** Source data follows **

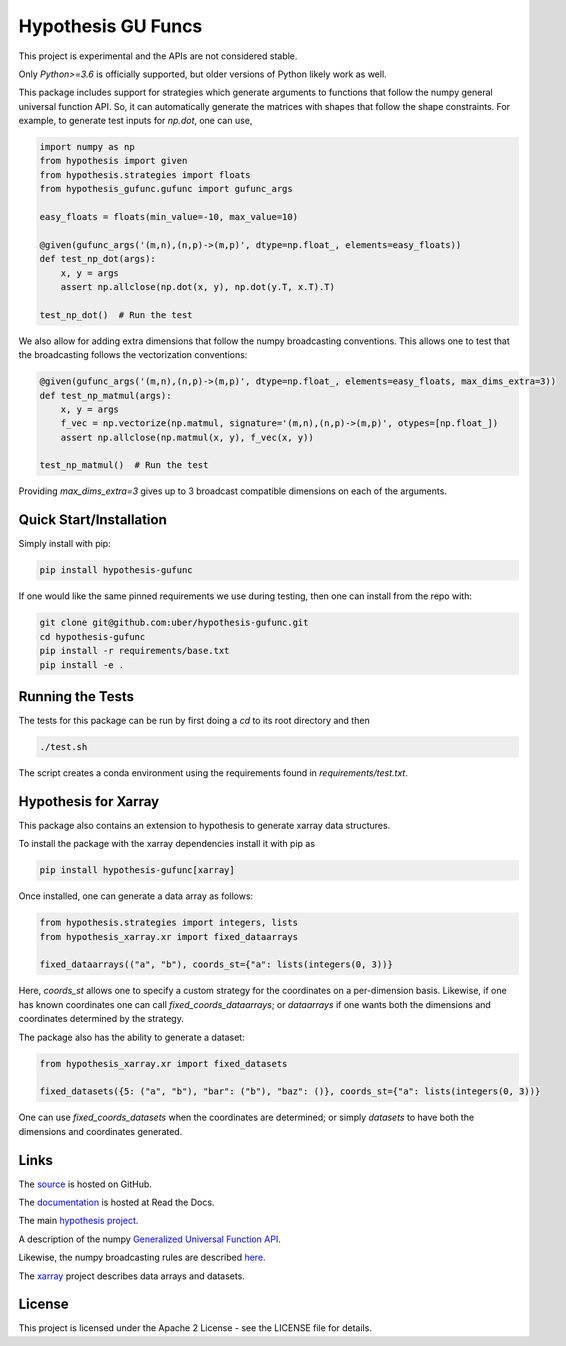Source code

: ===================
Hypothesis GU Funcs
===================

.. image:: https://api.travis-ci.com/uber/hypothesis-gufunc.png?token=RSemjpisB7uiZv78DVwd&branch=master
    :target: https://travis-ci.com/uber/hypothesis-gufunc

This project is experimental and the APIs are not considered stable.

Only `Python>=3.6` is officially supported, but older versions of Python likely work as well.

This package includes support for strategies which generate arguments to
functions that follow the numpy general universal function API. So, it can
automatically generate the matrices with shapes that follow the shape
constraints. For example, to generate test inputs for `np.dot`, one can use,

.. code-block:: python

  import numpy as np
  from hypothesis import given
  from hypothesis.strategies import floats
  from hypothesis_gufunc.gufunc import gufunc_args

  easy_floats = floats(min_value=-10, max_value=10)

  @given(gufunc_args('(m,n),(n,p)->(m,p)', dtype=np.float_, elements=easy_floats))
  def test_np_dot(args):
      x, y = args
      assert np.allclose(np.dot(x, y), np.dot(y.T, x.T).T)

  test_np_dot()  # Run the test

We also allow for adding extra dimensions that follow the numpy broadcasting
conventions. This allows one to test that the broadcasting follows the
vectorization conventions:

.. code-block:: python

  @given(gufunc_args('(m,n),(n,p)->(m,p)', dtype=np.float_, elements=easy_floats, max_dims_extra=3))
  def test_np_matmul(args):
      x, y = args
      f_vec = np.vectorize(np.matmul, signature='(m,n),(n,p)->(m,p)', otypes=[np.float_])
      assert np.allclose(np.matmul(x, y), f_vec(x, y))

  test_np_matmul()  # Run the test

Providing `max_dims_extra=3` gives up to 3 broadcast compatible dimensions on each of the arguments.

------------------------
Quick Start/Installation
------------------------

Simply install with pip:

.. code-block::

  pip install hypothesis-gufunc

If one would like the same pinned requirements we use during testing, then one can install from the repo with:

.. code-block::

  git clone git@github.com:uber/hypothesis-gufunc.git
  cd hypothesis-gufunc
  pip install -r requirements/base.txt
  pip install -e .

-----------------
Running the Tests
-----------------

The tests for this package can be run by first doing a `cd` to its root directory and then

.. code-block::

  ./test.sh

The script creates a conda environment using the requirements found in `requirements/test.txt`.

---------------------
Hypothesis for Xarray
---------------------

This package also contains an extension to hypothesis to generate xarray data structures.

To install the package with the xarray dependencies install it with pip as

.. code-block::

  pip install hypothesis-gufunc[xarray]

Once installed, one can generate a data array as follows:

.. code-block:: python

  from hypothesis.strategies import integers, lists
  from hypothesis_xarray.xr import fixed_dataarrays

  fixed_dataarrays(("a", "b"), coords_st={"a": lists(integers(0, 3))}

Here, `coords_st` allows one to specify a custom strategy for the coordinates on a per-dimension basis. Likewise, if
one has known coordinates one can call `fixed_coords_dataarrays`; or `dataarrays` if one wants both the dimensions and
coordinates determined by the strategy.

The package also has the ability to generate a dataset:

.. code-block:: python

  from hypothesis_xarray.xr import fixed_datasets

  fixed_datasets({5: ("a", "b"), "bar": ("b"), "baz": ()}, coords_st={"a": lists(integers(0, 3))}

One can use `fixed_coords_datasets` when the coordinates are determined; or simply `datasets` to have both the
dimensions and coordinates generated.

-----
Links
-----

The `source <https://github.com/uber/hypothesis-gufunc>`_ is hosted on GitHub.

The `documentation <https://hypothesis-gufunc.readthedocs.io/en/latest/>`_ is hosted at Read the Docs.

The main `hypothesis project <https://hypothesis.readthedocs.io/en/latest/>`_.

A description of the numpy
`Generalized Universal Function API <https://docs.scipy.org/doc/numpy/reference/c-api.generalized-ufuncs.html>`_.

Likewise, the numpy broadcasting rules are described
`here <https://docs.scipy.org/doc/numpy/user/basics.broadcasting.html>`_.

The `xarray <http://xarray.pydata.org/en/stable/index.html>`_ project describes data arrays and datasets.

-------
License
-------

This project is licensed under the Apache 2 License - see the LICENSE file for details.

** End of Source data **

## Exercise details:
The output must be every line of the records, printed exactly, with the pictures omitted.

## Solution for this task:
Source code

: ===================
Hypothesis GU Funcs
===================

.. image:: https://api.travis-ci.com/uber/hypothesis-gufunc.png?token=RSemjpisB7uiZv78DVwd&branch=master
    :target: https://travis-ci.com/uber/hypothesis-gufunc

This project is experimental and the APIs are not considered stable.

Only `Python>=3.6` is officially supported, but older versions of Python likely work as well.

This package includes support for strategies which generate arguments to
functions that follow the numpy general universal function API. So, it can
automatically generate the matrices with shapes that follow the shape
constraints. For example, to generate test inputs for `np.dot`, one can use,

.. code-block:: python

  import numpy as np
  from hypothesis import given
  from hypothesis.strategies import floats
  from hypothesis_gufunc.gufunc import gufunc_args

  easy_floats = floats(min_value=-10, max_value=10)

  @given(gufunc_args('(m,n),(n,p)->(m,p)', dtype=np.float_, elements=easy_floats))
  def test_np_dot(args):
      x, y = args
      assert np.allclose(np.dot(x, y), np.dot(y.T, x.T).T)

  test_np_dot()  # Run the test

We also allow for adding extra dimensions that follow the numpy broadcasting
conventions. This allows one to test that the broadcasting follows the
vectorization conventions:

.. code-block:: python

  @given(gufunc_args('(m,n),(n,p)->(m,p)', dtype=np.float_, elements=easy_floats, max_dims_extra=3))
  def test_np_matmul(args):
      x, y = args
      f_vec = np.vectorize(np.matmul, signature='(m,n),(n,p)->(m,p)', otypes=[np.float_])
      assert np.allclose(np.matmul(x, y), f_vec(x, y))

  test_np_matmul()  # Run the test

Providing `max_dims_extra=3` gives up to 3 broadcast compatible dimensions on each of the arguments.

------------------------
Quick Start/Installation
------------------------

Simply install with pip:

.. code-block::

  pip install hypothesis-gufunc

If one would like the same pinned requirements we use during testing, then one can install from the repo with:

.. code-block::

  git clone git@github.com:uber/hypothesis-gufunc.git
  cd hypothesis-gufunc
  pip install -r requirements/base.txt
  pip install -e .

-----------------
Running the Tests
-----------------

The tests for this package can be run by first doing a `cd` to its root directory and then

.. code-block::

  ./test.sh

The script creates a conda environment using the requirements found in `requirements/test.txt`.

---------------------
Hypothesis for Xarray
---------------------

This package also contains an extension to hypothesis to generate xarray data structures.

To install the package with the xarray dependencies install it with pip as

.. code-block::

  pip install hypothesis-gufunc[xarray]

Once installed, one can generate a data array as follows:

.. code-block:: python

  from hypothesis.strategies import integers, lists
  from hypothesis_xarray.xr import fixed_dataarrays

  fixed_dataarrays(("a", "b"), coords_st={"a": lists(integers(0, 3))}

Here, `coords_st` allows one to specify a custom strategy for the coordinates on a per-dimension basis. Likewise, if
one has known coordinates one can call `fixed_coords_dataarrays`; or `dataarrays` if one wants both the dimensions and
coordinates determined by the strategy.

The package also has the ability to generate a dataset:

.. code-block:: python

  from hypothesis_xarray.xr import fixed_datasets

  fixed_datasets({5: ("a", "b"), "bar": ("b"), "baz": ()}, coords_st={"a": lists(integers(0, 3))}

One can use `fixed_coords_datasets` when the coordinates are determined; or simply `datasets` to have both the
dimensions and coordinates generated.

-----
Links
-----

The `source <https://github.com/uber/hypothesis-gufunc>`_ is hosted on GitHub.

The `documentation <https://hypothesis-gufunc.readthedocs.io/en/latest/>`_ is hosted at Read the Docs.

The main `hypothesis project <https://hypothesis.readthedocs.io/en/latest/>`_.

A description of the numpy
`Generalized Universal Function API <https://docs.scipy.org/doc/numpy/reference/c-api.generalized-ufuncs.html>`_.

Likewise, the numpy broadcasting rules are described
`here <https://docs.scipy.org/doc/numpy/user/basics.broadcasting.html>`_.

The `xarray <http://xarray.pydata.org/en/stable/index.html>`_ project describes data arrays and datasets.

-------
License
-------

This project is licensed under the Apache 2 License - see the LICENSE file for details.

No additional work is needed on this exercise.